The above facilities are ordered closed to members of the public effective at 8:00 p.m. on March 17, and must remain closed for as long as Executive Order 104 remains in effect.
Other Local Orders
Other county and local governments have issued orders providing additional restrictions on individuals and businesses within those localities. For example, on March 16, the Bergen County Executive issued an Executive Order requiring the closure of all malls, shopping centers, offices, construction and business activity of any type or nature, as well as all health clubs, gyms, dance class facilities, yoga class facilities and all other similar recreational facilities, among other restrictions and closures, with some exceptions. The Order also prohibits groups of more than four people, other than family members, from assembling in public at any time; and imposes a curfew within the County between the hours of 8:00 p.m. and 7:00 a.m. for all public outdoor activities. This Bergen County initiative was set to go into effect on March 17, but was delayed until no earlier than Saturday morning, March 21. Also on March 16, the Wayne Township Mayor issued a Proclamation of Local Emergency which, among other things, ordered the closure of the Township's major mall, shopping center and other adjacent stores as of 8:00 p.m. on March 16. Various municipalities within the State have enacted similar restrictions.

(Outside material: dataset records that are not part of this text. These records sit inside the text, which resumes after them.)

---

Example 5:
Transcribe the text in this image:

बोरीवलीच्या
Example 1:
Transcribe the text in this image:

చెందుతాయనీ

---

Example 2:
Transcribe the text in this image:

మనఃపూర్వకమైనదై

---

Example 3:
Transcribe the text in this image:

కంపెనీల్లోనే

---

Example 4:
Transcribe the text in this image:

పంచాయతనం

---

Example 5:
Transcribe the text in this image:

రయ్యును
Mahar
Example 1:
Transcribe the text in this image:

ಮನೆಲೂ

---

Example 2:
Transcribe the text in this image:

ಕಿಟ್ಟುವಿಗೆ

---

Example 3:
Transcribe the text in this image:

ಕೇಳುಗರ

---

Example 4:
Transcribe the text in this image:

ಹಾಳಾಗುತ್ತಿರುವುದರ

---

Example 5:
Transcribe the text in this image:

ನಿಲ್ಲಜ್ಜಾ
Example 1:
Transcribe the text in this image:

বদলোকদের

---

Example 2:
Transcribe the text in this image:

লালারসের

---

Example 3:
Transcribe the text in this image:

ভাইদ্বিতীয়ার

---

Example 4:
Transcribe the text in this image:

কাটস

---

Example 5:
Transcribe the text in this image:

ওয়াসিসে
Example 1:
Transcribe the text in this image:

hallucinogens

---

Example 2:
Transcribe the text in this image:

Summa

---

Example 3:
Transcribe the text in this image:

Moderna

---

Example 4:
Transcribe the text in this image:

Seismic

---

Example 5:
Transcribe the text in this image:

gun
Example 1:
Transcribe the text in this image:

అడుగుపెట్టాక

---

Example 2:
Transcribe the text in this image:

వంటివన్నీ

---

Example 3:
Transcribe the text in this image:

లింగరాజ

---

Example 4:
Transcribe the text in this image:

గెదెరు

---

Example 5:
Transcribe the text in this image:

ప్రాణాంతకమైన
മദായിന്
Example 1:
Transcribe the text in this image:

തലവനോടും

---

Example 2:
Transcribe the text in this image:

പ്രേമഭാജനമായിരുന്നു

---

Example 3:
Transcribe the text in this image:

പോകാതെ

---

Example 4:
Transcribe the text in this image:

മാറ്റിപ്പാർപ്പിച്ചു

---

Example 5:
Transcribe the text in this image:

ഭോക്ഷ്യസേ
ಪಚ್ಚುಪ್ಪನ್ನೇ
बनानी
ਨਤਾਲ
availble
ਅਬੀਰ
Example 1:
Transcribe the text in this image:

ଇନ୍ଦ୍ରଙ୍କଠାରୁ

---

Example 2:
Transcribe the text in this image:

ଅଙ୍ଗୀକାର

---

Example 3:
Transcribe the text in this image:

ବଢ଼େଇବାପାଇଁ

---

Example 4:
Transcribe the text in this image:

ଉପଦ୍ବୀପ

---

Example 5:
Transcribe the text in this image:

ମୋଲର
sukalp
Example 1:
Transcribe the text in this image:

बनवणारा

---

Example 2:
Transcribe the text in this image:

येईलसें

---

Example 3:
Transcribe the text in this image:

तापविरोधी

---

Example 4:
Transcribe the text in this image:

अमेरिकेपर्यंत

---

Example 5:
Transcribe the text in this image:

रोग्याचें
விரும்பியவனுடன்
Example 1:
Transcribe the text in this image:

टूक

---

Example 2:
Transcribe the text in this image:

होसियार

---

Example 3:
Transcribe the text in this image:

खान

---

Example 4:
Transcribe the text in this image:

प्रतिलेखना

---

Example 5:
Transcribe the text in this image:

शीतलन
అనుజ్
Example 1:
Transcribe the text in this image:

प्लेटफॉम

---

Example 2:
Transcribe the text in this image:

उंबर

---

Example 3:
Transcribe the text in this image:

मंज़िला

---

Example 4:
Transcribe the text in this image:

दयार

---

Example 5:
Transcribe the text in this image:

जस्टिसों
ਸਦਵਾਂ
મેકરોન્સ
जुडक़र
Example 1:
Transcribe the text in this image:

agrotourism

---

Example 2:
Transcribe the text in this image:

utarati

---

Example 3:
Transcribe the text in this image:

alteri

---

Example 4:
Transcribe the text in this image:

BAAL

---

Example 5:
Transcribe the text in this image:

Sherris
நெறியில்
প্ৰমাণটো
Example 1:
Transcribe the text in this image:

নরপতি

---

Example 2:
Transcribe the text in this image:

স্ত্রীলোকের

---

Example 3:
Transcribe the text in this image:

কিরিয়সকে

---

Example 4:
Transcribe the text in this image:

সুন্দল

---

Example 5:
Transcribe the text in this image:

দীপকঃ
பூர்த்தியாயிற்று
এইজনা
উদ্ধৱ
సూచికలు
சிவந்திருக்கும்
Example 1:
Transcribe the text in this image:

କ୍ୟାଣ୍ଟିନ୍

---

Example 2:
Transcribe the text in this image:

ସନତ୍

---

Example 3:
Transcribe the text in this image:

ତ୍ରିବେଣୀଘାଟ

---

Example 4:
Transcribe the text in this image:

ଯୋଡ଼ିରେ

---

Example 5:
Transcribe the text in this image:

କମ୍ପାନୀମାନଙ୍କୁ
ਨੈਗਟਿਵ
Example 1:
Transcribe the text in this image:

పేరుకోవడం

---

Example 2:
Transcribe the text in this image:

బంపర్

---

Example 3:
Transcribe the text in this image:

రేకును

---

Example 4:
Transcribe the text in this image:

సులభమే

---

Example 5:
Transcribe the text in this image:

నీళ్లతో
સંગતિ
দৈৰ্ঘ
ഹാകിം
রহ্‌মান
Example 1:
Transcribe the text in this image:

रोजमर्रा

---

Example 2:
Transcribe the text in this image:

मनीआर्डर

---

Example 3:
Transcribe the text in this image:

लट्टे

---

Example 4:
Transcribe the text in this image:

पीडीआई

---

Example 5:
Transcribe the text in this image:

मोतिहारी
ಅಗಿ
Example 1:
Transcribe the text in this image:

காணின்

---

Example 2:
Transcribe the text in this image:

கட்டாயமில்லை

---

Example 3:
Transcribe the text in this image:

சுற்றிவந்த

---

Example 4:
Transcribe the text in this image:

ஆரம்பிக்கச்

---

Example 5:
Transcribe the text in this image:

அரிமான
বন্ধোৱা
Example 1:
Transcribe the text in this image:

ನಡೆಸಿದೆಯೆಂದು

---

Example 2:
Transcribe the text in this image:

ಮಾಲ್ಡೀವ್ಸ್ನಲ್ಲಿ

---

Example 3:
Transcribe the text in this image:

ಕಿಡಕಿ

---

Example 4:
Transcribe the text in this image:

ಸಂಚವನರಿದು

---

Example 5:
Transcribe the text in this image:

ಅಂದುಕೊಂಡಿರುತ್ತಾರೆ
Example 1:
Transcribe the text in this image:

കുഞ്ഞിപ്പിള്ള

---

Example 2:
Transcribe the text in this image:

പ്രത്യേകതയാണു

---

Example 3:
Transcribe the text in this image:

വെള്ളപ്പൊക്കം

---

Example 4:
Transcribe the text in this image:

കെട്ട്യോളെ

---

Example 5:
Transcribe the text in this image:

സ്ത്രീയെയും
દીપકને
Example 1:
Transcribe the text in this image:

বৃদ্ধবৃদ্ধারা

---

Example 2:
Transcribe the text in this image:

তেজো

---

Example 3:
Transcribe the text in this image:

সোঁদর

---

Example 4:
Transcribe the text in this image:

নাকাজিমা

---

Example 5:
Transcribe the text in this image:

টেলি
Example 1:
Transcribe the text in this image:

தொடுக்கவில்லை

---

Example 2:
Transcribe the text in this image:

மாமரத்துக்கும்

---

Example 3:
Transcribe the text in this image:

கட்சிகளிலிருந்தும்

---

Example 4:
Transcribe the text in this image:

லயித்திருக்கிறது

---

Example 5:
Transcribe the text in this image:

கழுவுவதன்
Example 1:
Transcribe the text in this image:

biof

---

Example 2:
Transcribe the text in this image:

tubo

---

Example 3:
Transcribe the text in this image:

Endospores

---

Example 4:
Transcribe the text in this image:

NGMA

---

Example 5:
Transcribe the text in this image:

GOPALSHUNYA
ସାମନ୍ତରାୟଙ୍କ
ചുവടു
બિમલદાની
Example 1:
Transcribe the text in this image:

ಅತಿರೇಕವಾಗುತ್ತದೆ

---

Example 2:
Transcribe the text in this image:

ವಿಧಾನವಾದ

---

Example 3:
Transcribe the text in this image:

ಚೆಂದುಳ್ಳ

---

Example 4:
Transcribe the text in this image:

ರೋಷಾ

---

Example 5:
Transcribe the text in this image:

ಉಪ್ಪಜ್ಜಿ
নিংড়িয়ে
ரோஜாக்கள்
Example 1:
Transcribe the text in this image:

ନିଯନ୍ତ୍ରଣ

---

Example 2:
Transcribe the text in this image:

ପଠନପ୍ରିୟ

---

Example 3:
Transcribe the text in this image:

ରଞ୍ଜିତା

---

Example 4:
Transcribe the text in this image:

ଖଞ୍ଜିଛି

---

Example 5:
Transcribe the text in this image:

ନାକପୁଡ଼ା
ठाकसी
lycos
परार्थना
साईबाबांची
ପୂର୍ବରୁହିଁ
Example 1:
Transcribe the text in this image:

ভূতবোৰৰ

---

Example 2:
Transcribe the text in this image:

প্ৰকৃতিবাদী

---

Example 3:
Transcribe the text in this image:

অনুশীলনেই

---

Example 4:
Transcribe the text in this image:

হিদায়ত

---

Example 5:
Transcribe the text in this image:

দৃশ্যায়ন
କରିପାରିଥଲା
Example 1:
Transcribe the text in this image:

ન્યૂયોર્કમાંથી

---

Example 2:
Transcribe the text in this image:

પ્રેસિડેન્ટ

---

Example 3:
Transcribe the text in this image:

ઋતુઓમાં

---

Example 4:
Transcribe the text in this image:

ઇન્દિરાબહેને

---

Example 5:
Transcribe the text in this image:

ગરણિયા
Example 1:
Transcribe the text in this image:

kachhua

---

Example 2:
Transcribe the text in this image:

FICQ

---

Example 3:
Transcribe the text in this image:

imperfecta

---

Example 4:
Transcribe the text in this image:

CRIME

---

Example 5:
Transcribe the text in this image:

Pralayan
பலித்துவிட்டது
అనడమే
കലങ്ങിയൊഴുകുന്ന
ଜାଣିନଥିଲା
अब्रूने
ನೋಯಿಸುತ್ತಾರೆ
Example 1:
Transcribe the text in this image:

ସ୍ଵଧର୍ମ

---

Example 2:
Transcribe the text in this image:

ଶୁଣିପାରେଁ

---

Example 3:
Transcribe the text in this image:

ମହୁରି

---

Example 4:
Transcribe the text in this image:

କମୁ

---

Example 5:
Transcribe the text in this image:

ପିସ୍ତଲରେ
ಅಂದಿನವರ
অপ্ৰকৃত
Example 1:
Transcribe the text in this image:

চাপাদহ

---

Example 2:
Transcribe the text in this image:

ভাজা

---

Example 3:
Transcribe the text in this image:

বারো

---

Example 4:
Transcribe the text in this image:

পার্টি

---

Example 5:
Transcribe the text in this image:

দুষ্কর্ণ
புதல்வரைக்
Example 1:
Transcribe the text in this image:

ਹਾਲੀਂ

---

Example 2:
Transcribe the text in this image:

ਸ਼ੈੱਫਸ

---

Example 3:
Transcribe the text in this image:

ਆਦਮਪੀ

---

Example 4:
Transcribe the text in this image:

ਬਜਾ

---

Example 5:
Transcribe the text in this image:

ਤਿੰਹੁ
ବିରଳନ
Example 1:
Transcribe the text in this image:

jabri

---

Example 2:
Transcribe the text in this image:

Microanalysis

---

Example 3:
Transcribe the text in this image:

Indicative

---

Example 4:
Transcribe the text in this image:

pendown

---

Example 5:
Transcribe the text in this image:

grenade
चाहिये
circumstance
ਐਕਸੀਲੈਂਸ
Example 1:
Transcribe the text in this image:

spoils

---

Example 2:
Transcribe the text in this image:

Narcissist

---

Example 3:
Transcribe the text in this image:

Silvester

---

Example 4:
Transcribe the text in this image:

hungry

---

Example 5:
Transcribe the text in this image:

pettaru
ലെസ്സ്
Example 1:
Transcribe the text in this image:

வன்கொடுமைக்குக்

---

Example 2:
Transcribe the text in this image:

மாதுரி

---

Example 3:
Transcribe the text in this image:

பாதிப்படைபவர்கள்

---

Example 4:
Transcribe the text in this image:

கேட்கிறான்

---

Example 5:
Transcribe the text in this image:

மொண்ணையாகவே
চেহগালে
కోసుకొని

Given the above-referenced restriction in Governor Murphy's Executive Orders that county and local governments may not enact or enforce rules that would conflict or interfere with the Executive Orders' provisions, it is not certain whether these county and local laws will be enforceable. Governor Murphy did state in a press conference, however, that in certain circumstances it may make sense for localities to take actions relating to their unique concerns. The Governor further noted that the State is reviewing the actions of county and local governments to ensure that those actions are fully aligned with Statewide guidance. According to the Governor, where necessary, the State will support local actions, but where also necessary, the State will override them. The Governor also requested that going forward, county and local officials coordinate closely with the State prior to making any local directive.